▸ Your objective:
Pick up the text on hand surgery training below and continue it after its last sentence.

In addition to offering insights into the standard requirements of Hand Fellowships globally, this work offers perspective on the future structure of Hand Surgery Training. The 2018 review by Tonkin et al ¹⁹ of the history of hand surgery training in regions including the United States, the United Kingdom, Australia, and Singapore offers insightful debate on the past, present, and future structure of hand surgery training, namely from presidents of societies including the IFSSH, ASSH, British Society for Surgery of the Hand, and Singapore Society for Surgery of the Hand. While arguments have been made for co-existence of hand surgeons from various training backgrounds (ie, traditional training), others including Tonkin argue the possibility of an “expert in the upper extremity,” with integrated cross-disciplinary residency training in orthopedic, plastic, neuro-, and vascular surgery required to provide entirely comprehensive care—as is reported in regions such Singapore and Australia. ¹⁹ The shift toward subspecialized care in regions such as the United Kingdom lies in the way of adoption of an “upper extremity surgeon” or hand-specific residency program, however. ¹⁹

While findings from our study alone cannot substantiate movement toward or away from an integrated hand surgery residency model—or implementation of specific curriculum standards—consultation with current Fellows and correlation with our study data could provide insights into essential Hand Surgery Training components, which could guide the development of measurable outcomes, clinical competencies, and assessment of residency/Fellowship effectiveness in conferring expertise to the surgeon. ³ Correspondingly, consultation with practicing hand surgeons would also help to contextualize this work and inform guidelines. Like the ASSH, the use of centralized application avenues more globally could facilitate the establishment of exchangeable Fellowship curricula.

▸ Stored records:
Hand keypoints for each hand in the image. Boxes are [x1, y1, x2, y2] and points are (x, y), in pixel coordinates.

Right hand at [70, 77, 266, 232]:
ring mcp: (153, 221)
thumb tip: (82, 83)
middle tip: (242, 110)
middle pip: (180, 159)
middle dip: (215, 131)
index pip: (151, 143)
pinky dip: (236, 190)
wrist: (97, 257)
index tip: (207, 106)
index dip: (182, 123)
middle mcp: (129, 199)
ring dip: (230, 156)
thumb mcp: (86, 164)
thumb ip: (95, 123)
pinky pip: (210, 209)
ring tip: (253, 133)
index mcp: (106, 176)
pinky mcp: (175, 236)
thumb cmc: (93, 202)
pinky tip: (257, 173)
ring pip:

▸ Response to this task:
Limitations

A prominent limitation of this study regards the completeness of individual program descriptions globally. Descriptions often possessed variable amounts of detail. Program websites and postings may have been posted several years, or on rare occasions, decades prior, which may not represent the current state or objectives of these programs. The incompleteness and inaccessibility of US Fellowship websites was previously highlighted by Hinds et al ²⁴ and has been observed across geographical regions captured in this article. Moreover, while this study combined the claims between the ASSH descriptions and individual program websites, these could be compared in future studies.

This study inherently contains a North American bias. The use of browsing software from a Canadian address ultimately influences search results. The ASSH provides a comprehensive list of Fellowships and their key features, which is not consistent globally. Some regions do not routinely list affiliation with a regulatory body or Hand Society and programs were excluded as a result. Exclusion of non-English program descriptions also contributed to this bias, which was mitigated by use of translation tools. The small sample size of regions relative to the United States may limit the validity of study results.

The global scale of this study implies inevitable incompleteness of this dataset. It is likely that many fellowships evade the inclusion criteria specified in this study. New fellowships that may or may not be publicly shared on the Internet are continuously being developed across the globe, in different languages. Future studies to this effect would benefit from the use of AI assistive technologies to perform a uniform scan of available programs in different countries/languages and extract relevant data for more fulsome analysis.